MitchellMummy · 17/02/2016 10:16

Although I think you should be paying rent I also think that you should perhaps be putting aside money so that in the event of a split then you would have some capital to fall back on.

blindsider · 17/02/2016 10:16

No73

I would not be prepared to give up any share in my house to another bloke,

You wouldn't be giving it up he would have bought a chunk of it!!

angelos02 · 17/02/2016 10:18

I can see your side OP. It seems unfair that you are helping to pay off her mortgage while you get no return in future. I would see a solictor if I was you.

It isn't the same as renting from a landlord as you are partners.

Theoretician · 17/02/2016 10:18

Don't get me wrong: I think she could be more generous, and I would be in her position. There is a spectrum of possible financial generosity in relationships, she is towards once end of it, but she has not gone off the scale of what is reasonable.

bibbitybobbityyhat · 17/02/2016 10:22

I can see why you are at an impasse op. I can't get my head round some of the replies on your thread!

To all the people saying "if you didn't live with her you would be paying rent elsewhere" I would just like to say again, he could be paying a mortgage elsewhere.

To the people saying "buy a btl place of your own as security" perhaps he can't afford to do that if he also has to pay 50% of his partner's mortgage?

WishingWell2016 · 17/02/2016 10:24

I think you are asking the wrong question. You should be asking yourself how best to rebuild your assets post divorce. Where and how does your current financial arrangements fit into that?

GruntledOne · 17/02/2016 10:28

If OP is going to have a share of the house, then his partner should have a share of the capital from the house he sold.

What house would that be? Based on the information in the thread, he hasn't sold a house. And even if he had, she wouldn't have a claim to it unless she had contributed substantially to the cost of that house.

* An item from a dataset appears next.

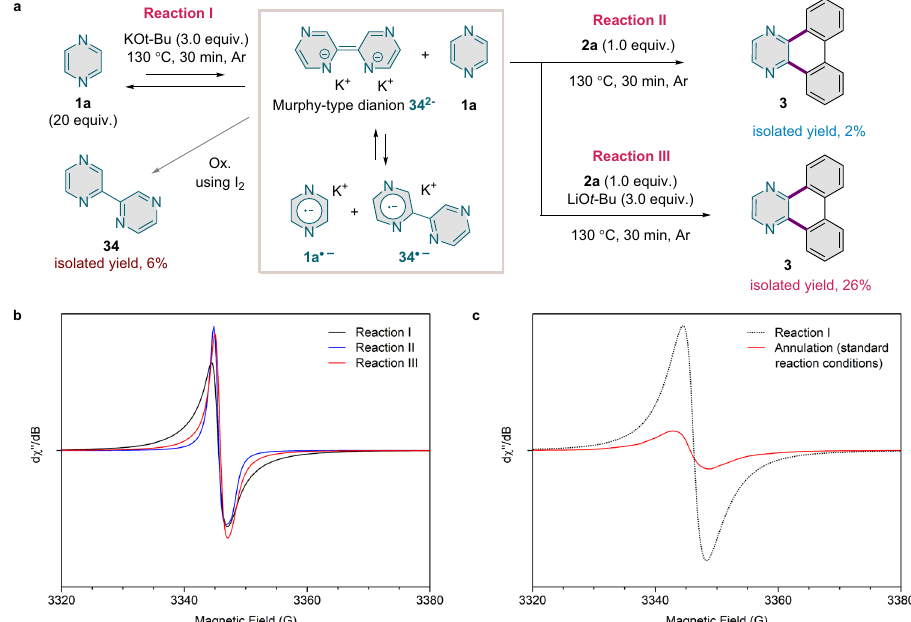
Fig. 4 EPR spectroscopic studies. a Experiments illustrating the dual role of KO t -Bu. b EPR spectra (X-band, 295 K) of samples from the reaction of 1a with KO t -Bu (reaction I; solid black line), from the two-step reaction of 1a with KO t -Bu and then with 2a (reaction II; solid blue line), and from the two-step reaction of 1a with KO t -Bu and then with 2a and LiO t -Bu (reaction III; solid red line). c EPR spectra (X-band, 295 K) of samples from the reaction of 1a with KO t -Bu (reaction I; dotted black line) and from the annulation of 1a with KO t -Bu and 2a (solid red line), with sample transfer conducted in an Ar atmosphere in both cases. The spectrum of the annulation was acquired using a microwave power one hundred times that used for the spectrum of the 1a – KO t -Bu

Sorry. I agree with her. You have to pay for a roof if you rent. You never get anything back.

He doesn't rent.

If you want a property, buy one and rent it out. What's stopping you?

Maybe the fact that a hefty proportion of his available income is going towards his partner's mortgage and the expenses on her house?

It's not just the mortgage that the rent money is paying though is it? I would assume that she will be the one paying for repairs, large appliances etc? The rent payment would also be towards the wear and tear on her house. She shouldn't have to shoulder this burden entirely herself when OP and his children are substantially contributing towards it.

Why assume that, when he says he's paying 50% of household bills?

As for BlondeonaTreadmill: try reading what the OP says before jumping in with your opinion. Otherwise you do tend to look like a bit of a dick.